• [Source]:
Opinion
Beers against Reynolds & Maginnis.
Where a limited partnership is dissolved by the agreement of the parties before the period fixed for its termination by the original certificate, it continues as to persons crediting the firm without actual notice of such dissolution, until the notice required by the statute has been filed, recorded, and published for four weeks as therein prescribed.
If any alteration be made in the capital or shares and the partnership be in any manner thereafter carried on, before the publication of the notice is completed, the special partner becomes liable as a general partner.
Accordingly where parties to a limited partnership agreed to dissolve it and caused notice of such dissolution to be filed and recorded, and commencedits publication, and the special partner at the same time sold his interest in the copartnership effects to the general partner, who secured the price by a mortgage on the effects and other property and a judgment, and continued the same kind of business, and afterwards and before the publication of the notice was completed, purchased goods of the plaintiff who had no actual notice of the dissolution; Held that the special partner was liable to the plaintiff as a general partner, without reference to the intent with which the dissolution took place and the mortgage and judgment were taken.
This was an action brought to recover of the defendants, Maginnis & Reynolds, the amount of a bill of goods sold by the firm of James H. Beers & Son, composed of the plaintiff and George W. Beers, on the 23d of April, 1848, and delivered to Maginnis.
The defendant Reynolds appeared and answered, and the cause was tried at the Niagara circuit before Justice Mullett.

• [Dataset content]:
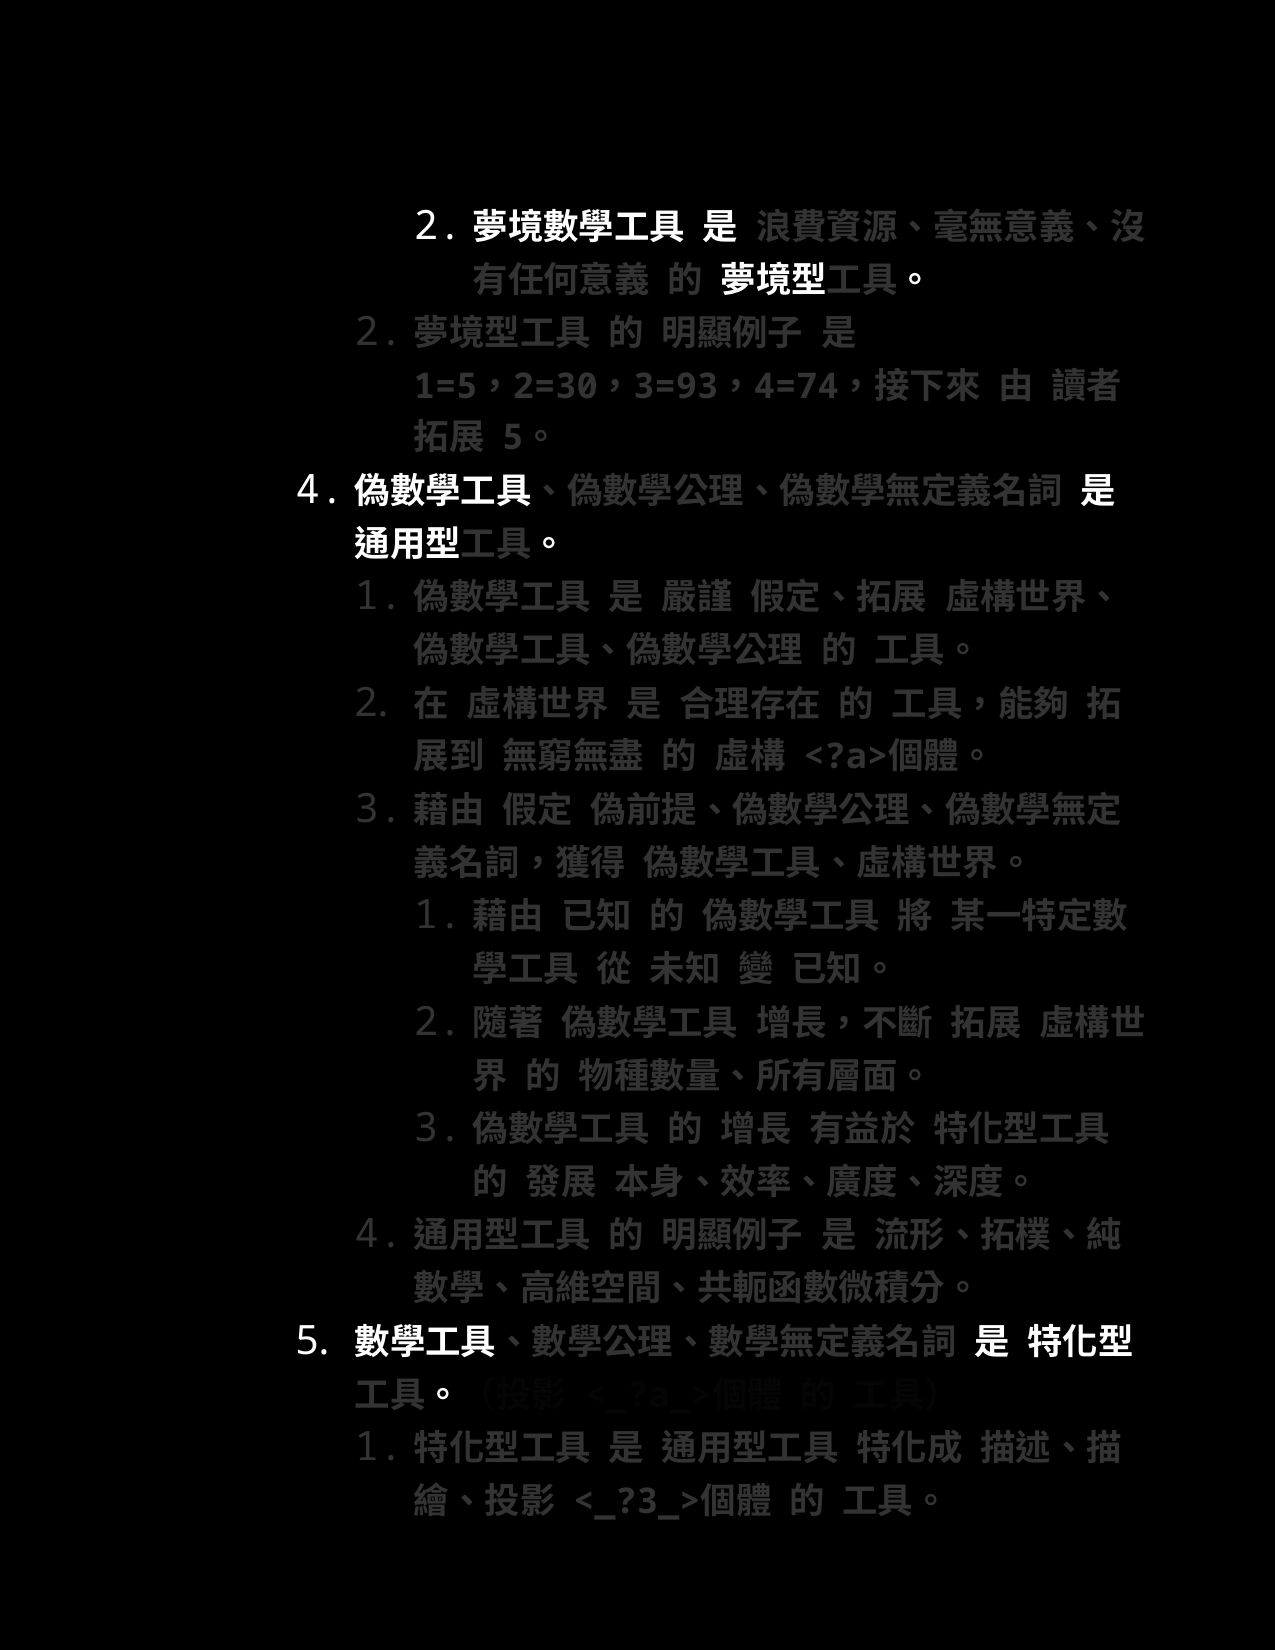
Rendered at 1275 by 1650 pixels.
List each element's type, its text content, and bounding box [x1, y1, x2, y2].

list 特化型工具 是 通用型工具 特化成 描述、描繪、投影 <_?3_>個體 的 工具。 [354, 1417, 1157, 1524]
list 數學工具、數學公理、數學無定義名詞 是 特化型工具。（投影 <_?a_>個體 的 工具） [295, 1311, 1157, 1417]
list 藉由 假定 偽前提、偽數學公理、偽數學無定義名詞，獲得 偽數學工具、虛構世界。 [354, 779, 1157, 886]
list 夢境數學工具 是 浪費資源、毫無意義、沒有任何意義 的 夢境型工具。 [413, 196, 1157, 302]
list 夢境型工具 的 明顯例子 是 1=5，2=30，3=93，4=74，接下來 由 讀者 拓展 5。 [354, 302, 1157, 460]
list 通用型工具 的 明顯例子 是 流形、拓樸、純數學、高維空間、共軛函數微積分。 [354, 1204, 1157, 1311]
list 偽數學工具、偽數學公理、偽數學無定義名詞 是 通用型工具。 [295, 460, 1157, 566]
list 在 虛構世界 是 合理存在 的 工具，能夠 拓展到 無窮無盡 的 虛構 <?a>個體。 [354, 673, 1157, 779]
list 藉由 已知 的 偽數學工具 將 某一特定數學工具 從 未知 變 已知。 [413, 886, 1157, 992]
list 偽數學工具 的 增長 有益於 特化型工具 的 發展 本身、效率、廣度、深度。 [413, 1098, 1157, 1204]
list 偽數學工具 是 嚴謹 假定、拓展 虛構世界、偽數學工具、偽數學公理 的 工具。 [354, 566, 1157, 673]
list 隨著 偽數學工具 增長，不斷 拓展 虛構世界 的 物種數量、所有層面。 [413, 992, 1157, 1098]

• [Task set]:
[A] According to the opinion, what must be done with the notice of dissolution, as required by the statute, before a dissolved limited partnership stops continuing as to persons crediting the firm without actual notice?
[B] Retype the opinion from "This was an" to "delivered to Maginnis.".
Nothing asked here depends on the data.

• [Results by task]:
[A] The notice must be filed, recorded, and published for four weeks.

[B]
This was an action brought to recover of the defendants, Maginnis & Reynolds, the amount of a bill of goods sold by the firm of James H. Beers & Son, composed of the plaintiff and George W. Beers, on the 23d of April, 1848, and delivered to Maginnis.